I don’t say that that is easy. I don’t say that that promises quick successes. I don’t say that the victory is around the corner. But I say one thing, which seems rather obvious. That’s the only way to overthrow capitalism. You will never, never, not in a thousand years, overthrow capitalism in another way. Perhaps it’s long. Perhaps it’s difficult. But it’s the only way.

 [book-strip index="2"]

The other strategy, the strategy of class collaboration, divides the working class deeply and establishes another type of alliance. An alliance of the apparatuses of the big bureaucratised working-class organisations supported by parts of the working class — I don’t deny that at all — with the bourgeoisie against other parts of the working class. You will never get a situation, in any advanced capitalist country, where all the workers will say yes to that type of treacherous policy which is today put forward by the Italian Communist Party. Never. For that, happily enough, there is enough working class consciousness and there is enough awareness amongst the workers, and we have seen in Italy, we have the Teatro Lyric, we have seen the representatives in the final result. The shop stewards of 600 large Italian factories rejecting the policy of the austerity programme which Berlinguer and Lama tried to push down their throats.

So, in the best of cases what you are doing is the same which the Social Democrats did after the First World War. You are deeply dividing the working class between the more radical, more militant wing and, let us say, the less-developed, less-backward way. No, I entirely agree that a divided working class is bad for socialism, entirely agree. I am entirely in favour of a policy of the united front, for a policy of unity of action. I believe that without a great amount of unitary impetus inside the working class, you’ll never get capitalism overthrown. But you’ll never get that unity on the basis of a policy of class collaboration and capitulation before the interests of the class enemy. Never. For that, I repeat, there is too much awareness in the Western European working class. There is too much understanding and consciousness, and there is already too large a vanguard, on that I will come back in a minute.
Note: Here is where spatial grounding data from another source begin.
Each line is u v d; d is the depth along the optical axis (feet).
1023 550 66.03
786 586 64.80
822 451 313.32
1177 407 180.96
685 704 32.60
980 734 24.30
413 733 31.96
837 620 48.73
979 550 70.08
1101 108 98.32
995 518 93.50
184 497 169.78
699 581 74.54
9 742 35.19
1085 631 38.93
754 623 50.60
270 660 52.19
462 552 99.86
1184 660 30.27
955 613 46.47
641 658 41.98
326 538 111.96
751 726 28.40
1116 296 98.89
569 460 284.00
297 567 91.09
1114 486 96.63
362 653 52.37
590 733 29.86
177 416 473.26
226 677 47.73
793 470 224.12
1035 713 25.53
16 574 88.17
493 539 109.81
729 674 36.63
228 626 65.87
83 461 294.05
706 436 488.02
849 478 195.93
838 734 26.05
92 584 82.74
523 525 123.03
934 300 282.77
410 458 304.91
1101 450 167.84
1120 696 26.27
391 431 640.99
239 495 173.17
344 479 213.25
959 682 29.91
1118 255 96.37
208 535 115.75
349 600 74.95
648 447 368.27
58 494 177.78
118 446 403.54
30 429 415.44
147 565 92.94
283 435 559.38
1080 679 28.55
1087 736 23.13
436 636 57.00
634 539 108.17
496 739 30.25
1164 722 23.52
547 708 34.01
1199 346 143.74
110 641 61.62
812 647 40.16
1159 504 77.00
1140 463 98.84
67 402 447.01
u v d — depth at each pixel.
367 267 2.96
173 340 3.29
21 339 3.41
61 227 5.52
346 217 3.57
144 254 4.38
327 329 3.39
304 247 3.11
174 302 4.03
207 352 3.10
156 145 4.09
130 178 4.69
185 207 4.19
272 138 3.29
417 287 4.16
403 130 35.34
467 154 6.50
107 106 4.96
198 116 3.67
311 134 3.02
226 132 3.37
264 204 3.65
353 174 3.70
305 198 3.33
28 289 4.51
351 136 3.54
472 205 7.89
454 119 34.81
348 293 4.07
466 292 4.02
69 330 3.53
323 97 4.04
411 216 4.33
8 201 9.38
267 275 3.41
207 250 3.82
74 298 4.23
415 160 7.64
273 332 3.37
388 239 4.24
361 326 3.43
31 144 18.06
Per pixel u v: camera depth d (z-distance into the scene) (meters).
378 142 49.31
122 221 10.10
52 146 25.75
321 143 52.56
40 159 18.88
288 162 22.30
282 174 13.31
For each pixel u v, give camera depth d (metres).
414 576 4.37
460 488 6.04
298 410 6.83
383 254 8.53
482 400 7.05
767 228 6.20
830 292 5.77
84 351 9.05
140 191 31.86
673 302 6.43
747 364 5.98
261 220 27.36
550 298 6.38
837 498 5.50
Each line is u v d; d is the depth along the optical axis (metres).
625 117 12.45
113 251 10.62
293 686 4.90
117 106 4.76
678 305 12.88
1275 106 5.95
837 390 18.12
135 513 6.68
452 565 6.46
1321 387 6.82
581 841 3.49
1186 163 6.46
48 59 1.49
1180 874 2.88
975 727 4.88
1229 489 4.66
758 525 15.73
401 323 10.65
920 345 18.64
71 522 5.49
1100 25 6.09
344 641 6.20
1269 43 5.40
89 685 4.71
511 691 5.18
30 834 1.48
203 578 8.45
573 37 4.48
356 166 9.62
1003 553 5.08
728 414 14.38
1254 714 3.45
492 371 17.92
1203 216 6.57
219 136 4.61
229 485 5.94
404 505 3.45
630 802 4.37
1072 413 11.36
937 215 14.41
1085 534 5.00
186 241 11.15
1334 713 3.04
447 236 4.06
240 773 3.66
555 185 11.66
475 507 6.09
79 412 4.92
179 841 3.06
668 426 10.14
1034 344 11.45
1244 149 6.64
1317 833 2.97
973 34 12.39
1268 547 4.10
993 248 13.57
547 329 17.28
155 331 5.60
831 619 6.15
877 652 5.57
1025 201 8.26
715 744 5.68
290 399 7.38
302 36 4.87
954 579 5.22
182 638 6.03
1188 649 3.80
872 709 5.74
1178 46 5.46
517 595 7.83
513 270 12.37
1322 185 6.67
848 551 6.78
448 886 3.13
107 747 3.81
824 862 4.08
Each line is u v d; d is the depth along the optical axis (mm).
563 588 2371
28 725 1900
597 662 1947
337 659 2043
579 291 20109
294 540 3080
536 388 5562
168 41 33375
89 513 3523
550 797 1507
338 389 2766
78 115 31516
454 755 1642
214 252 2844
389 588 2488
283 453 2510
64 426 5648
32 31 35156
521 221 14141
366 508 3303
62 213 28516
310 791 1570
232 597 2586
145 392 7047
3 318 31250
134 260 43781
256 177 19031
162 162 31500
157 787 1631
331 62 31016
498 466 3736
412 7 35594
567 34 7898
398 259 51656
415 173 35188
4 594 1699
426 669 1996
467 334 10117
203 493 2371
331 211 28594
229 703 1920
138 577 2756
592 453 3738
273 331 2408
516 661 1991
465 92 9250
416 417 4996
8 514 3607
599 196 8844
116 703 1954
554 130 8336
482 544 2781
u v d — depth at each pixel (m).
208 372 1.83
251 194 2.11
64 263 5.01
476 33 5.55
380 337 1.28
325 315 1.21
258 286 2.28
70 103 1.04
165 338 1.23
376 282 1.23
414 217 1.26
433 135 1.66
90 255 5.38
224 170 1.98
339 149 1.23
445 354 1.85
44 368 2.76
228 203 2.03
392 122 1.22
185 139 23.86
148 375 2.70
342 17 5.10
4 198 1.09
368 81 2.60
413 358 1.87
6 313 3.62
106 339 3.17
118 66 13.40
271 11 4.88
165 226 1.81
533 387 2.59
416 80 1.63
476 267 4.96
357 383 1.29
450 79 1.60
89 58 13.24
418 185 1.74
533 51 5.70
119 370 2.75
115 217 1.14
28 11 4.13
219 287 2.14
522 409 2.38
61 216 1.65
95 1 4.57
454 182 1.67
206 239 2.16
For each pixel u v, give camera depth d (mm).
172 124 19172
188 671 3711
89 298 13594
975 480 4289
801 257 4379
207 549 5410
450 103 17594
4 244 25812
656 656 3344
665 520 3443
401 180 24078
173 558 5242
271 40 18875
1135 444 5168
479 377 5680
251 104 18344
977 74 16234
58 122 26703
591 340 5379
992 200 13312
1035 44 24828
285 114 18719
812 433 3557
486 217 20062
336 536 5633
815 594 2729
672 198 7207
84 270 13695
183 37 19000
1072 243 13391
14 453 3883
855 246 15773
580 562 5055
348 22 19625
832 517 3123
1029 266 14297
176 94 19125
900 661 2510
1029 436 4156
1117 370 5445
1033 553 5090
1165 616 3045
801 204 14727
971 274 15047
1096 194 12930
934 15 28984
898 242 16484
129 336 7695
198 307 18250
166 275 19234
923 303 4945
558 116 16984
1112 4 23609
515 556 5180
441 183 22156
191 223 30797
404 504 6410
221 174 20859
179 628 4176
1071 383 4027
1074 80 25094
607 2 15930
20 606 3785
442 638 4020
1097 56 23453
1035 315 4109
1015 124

When we say that there is a big structural crisis of capitalism. When we say that you have to put the problem of a revolutionary strategy in the framework of perspective, we say concretely one thing: that under certain circumstances, it is unavoidable that you have an increase, a stepped-up tempo, of elementary class struggle. That under these circumstances it is unavoidable that periodically — not permanently, not every day, and not in every country, but periodically — this crescendo of class struggle shatters the stability of the bourgeois relations of production, shatters the stability of social bourgeois relations, and shatters also the stability of the bourgeois state. We only have to look throughout the history of Europe since 1940 to see the regular recurrence of this type of pre-revolutionary and revolutionary crisis.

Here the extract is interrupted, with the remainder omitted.